Step 4: Assess for Suppurative Complications
- Unilateral swelling with trismus, muffled voice, and uvular deviation suggests peritonsillar abscess requiring drainage 2.
- Neck stiffness, posterior pharyngeal wall swelling, and respiratory distress in children suggest retropharyngeal abscess 2.
Step 5: Consider Persistent or Unusual Presentations
- If symptoms persist beyond 14 days despite appropriate management, broaden work-up to include tuberculosis, fungal infection, neoplastic processes, or granulomatous diseases 3, 5.
- Unilateral obstruction with bleeding, hyposmia/anosmia, pain, or otalgia requires investigation for malignancy 6, 5.
Common Pitfalls to Avoid
- Testing patients with obvious viral symptoms (cough, rhinorrhea, conjunctivitis) generates false-positive GAS results due to 10-15% asymptomatic carriage 1.

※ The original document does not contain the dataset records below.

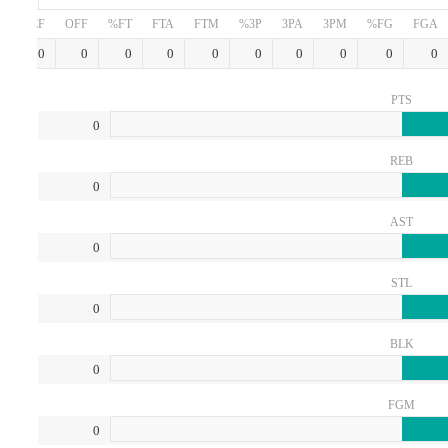
O
DEF
OFF
FT%
FTA
FTM
3P%
3PA
3PM
FG%
FGA
0
0
0
0
0
0
0
0
0
0
0
PTS
0
REB
0
AST
0
STL
0
BLK
0
FGM
0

- Relying on clinical impression alone leads to unnecessary antibiotics in 50-70% of cases because viral causes predominate 1, 4.
- Examining the throat in suspected epiglottitis can precipitate complete airway obstruction 5.
- Failing to obtain backup throat culture after negative RADT in children misses 10-20% of true GAS infections 1.
- Overlooking neoplastic causes when unilateral swelling persists beyond 2 weeks 5.
- Missing granulomatous diseases in patients with bilateral tonsillar swelling and systemic symptoms 7.